Attention over attention for cloze -style question answering

Cloze style question answering is the task of taking an article summary, removing one word, then read the article to predict the word that was removed. The task became popular with the paper Teaching Machines to Read and Comprehend where Deep Mind prepared datasets compiled from CNN and Daily News.

A property of this task is that the word to be predicted usually exists in the article, so an attention mechanism called Pointer Networks has been very successfully applied.

When pointer networks are applied to cloze style question answering tasks each word in the query document (summary) “predicts” the most likely answer from the context document (article), then those predictions are summed up to get a final prediction over all the words in the article. An interesting twist on this was made in Attention-over-Attention Neural Networks for Reading Comprehension where they used the same attention mechanism from context to query (each word in the document attending to the query). This attention was used to get a weigted sum of predictions in the context.
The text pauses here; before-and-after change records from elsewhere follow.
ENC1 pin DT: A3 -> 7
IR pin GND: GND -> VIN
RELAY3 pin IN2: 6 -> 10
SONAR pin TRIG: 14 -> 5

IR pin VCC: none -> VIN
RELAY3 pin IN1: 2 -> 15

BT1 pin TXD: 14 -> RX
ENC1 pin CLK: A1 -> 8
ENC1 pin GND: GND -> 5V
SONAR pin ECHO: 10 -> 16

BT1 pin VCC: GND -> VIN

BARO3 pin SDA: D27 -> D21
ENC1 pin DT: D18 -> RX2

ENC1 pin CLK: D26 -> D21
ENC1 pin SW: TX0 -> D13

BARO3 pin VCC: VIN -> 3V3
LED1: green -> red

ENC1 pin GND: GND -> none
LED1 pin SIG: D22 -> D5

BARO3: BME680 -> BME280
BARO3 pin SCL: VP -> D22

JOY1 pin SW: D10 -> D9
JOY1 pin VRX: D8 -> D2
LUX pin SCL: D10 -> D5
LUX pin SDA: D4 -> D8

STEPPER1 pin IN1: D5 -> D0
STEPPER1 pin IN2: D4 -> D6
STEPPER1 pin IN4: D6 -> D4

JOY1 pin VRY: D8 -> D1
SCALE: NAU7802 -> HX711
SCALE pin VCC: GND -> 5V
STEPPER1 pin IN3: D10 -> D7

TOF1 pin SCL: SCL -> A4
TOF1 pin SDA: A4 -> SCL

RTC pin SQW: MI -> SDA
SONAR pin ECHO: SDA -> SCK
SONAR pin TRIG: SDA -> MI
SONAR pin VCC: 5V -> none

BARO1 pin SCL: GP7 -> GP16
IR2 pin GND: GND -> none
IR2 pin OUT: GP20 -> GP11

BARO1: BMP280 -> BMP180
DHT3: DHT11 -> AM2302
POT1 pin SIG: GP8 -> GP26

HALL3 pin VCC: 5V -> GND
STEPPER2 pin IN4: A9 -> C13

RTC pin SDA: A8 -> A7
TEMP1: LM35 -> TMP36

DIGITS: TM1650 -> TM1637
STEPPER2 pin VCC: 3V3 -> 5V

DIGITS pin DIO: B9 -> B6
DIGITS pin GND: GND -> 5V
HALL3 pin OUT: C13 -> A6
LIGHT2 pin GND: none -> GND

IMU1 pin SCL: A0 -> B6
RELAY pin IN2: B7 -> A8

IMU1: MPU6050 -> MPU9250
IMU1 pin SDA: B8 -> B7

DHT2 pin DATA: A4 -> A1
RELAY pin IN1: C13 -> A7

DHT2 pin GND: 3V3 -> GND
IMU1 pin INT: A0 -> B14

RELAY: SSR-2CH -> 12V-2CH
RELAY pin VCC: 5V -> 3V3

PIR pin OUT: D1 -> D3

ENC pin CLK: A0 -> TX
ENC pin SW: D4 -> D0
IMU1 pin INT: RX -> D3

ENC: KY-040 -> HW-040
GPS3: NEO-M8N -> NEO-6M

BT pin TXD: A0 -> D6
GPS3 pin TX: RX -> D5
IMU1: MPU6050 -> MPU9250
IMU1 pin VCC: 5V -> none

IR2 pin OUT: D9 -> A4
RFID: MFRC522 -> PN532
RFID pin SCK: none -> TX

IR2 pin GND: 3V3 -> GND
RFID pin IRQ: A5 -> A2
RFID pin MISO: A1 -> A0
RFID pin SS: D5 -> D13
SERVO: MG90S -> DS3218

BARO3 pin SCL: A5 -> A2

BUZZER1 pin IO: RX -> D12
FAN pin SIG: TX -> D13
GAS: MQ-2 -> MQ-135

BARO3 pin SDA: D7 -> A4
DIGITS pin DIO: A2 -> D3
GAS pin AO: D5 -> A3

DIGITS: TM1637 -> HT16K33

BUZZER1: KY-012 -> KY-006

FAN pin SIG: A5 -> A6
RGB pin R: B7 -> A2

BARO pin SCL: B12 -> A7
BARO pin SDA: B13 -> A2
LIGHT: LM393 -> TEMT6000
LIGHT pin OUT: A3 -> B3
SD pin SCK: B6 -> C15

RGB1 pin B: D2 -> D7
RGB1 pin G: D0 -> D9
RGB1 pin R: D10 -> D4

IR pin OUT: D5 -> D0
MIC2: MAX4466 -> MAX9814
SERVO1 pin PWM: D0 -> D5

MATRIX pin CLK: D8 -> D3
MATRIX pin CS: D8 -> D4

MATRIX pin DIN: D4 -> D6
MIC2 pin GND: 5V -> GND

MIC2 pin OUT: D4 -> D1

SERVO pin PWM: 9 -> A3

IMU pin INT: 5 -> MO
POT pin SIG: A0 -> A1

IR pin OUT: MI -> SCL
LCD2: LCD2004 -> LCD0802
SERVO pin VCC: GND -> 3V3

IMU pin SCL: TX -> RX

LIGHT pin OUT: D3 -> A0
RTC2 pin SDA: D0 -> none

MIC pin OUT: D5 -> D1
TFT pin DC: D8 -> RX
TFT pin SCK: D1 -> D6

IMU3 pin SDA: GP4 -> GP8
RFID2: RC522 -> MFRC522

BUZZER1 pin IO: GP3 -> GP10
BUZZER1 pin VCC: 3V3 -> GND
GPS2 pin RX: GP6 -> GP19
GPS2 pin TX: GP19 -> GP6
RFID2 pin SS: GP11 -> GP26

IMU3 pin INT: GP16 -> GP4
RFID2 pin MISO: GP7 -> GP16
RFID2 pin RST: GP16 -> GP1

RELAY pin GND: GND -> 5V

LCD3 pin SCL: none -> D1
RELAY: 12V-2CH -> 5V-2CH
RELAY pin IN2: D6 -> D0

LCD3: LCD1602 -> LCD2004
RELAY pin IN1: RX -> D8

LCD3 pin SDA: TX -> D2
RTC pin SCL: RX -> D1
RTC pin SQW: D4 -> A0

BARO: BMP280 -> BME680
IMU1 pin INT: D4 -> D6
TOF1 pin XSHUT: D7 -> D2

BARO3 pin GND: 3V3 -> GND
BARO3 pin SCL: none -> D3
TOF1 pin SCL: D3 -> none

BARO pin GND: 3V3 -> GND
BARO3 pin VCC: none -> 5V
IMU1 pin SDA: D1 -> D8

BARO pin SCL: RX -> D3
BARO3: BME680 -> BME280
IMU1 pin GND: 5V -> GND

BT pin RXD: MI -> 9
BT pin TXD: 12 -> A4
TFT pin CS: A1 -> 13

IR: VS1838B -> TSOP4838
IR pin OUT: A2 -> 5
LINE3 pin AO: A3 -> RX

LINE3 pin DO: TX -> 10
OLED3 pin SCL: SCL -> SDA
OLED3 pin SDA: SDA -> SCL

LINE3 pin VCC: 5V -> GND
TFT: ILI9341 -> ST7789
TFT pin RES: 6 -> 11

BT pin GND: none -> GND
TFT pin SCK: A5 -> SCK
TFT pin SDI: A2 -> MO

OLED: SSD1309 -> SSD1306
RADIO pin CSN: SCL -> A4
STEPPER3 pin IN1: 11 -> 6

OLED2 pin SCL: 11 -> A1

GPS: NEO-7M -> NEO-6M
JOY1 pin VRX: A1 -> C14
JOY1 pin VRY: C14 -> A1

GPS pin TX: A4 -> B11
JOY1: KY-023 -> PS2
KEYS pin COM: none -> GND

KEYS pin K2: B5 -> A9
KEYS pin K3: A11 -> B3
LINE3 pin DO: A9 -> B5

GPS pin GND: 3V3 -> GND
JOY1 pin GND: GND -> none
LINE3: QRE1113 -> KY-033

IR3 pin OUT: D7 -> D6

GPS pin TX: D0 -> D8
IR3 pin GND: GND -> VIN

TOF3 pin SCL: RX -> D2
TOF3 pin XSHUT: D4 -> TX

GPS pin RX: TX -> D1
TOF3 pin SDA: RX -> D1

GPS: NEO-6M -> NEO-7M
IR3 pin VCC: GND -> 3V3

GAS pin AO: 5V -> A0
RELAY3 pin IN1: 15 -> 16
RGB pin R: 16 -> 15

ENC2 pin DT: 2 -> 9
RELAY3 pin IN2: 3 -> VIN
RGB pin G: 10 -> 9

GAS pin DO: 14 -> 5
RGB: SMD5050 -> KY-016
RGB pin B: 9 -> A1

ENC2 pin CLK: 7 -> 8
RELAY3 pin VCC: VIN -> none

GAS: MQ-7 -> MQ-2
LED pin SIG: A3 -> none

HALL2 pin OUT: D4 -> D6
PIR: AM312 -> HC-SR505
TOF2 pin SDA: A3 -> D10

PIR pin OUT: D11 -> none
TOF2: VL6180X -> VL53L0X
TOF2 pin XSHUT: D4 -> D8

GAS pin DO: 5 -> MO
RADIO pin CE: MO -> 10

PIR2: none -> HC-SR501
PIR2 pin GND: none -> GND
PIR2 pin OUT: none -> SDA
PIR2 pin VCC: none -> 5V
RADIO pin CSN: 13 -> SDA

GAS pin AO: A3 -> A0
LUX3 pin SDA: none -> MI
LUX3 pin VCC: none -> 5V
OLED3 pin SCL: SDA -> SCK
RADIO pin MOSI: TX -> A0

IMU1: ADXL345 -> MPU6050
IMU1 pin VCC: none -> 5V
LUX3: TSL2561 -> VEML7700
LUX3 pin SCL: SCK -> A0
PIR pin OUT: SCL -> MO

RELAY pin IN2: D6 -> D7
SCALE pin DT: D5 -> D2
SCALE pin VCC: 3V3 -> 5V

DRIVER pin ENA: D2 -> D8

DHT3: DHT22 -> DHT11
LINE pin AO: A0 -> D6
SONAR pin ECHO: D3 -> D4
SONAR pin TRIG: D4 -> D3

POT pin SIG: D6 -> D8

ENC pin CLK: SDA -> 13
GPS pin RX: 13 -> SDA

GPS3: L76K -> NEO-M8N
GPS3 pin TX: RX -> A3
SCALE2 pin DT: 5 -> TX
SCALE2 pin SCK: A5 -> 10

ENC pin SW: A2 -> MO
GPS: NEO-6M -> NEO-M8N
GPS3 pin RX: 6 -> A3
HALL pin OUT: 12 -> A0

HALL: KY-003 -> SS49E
The authors reported state of the art results without any hyperparameter tuning.

I’ve implemented their model in tensorflow, and decided to clean it up and post it when I saw this new, more challenging dataset Who did What: A Large-Scale Person-Centered Cloze Dataset. In the “future work” section of the attention over attention paper, the authors list applying the trick to iteratively reasoning models. This dataset could be a really nice testbed for such a model.

Code is up on github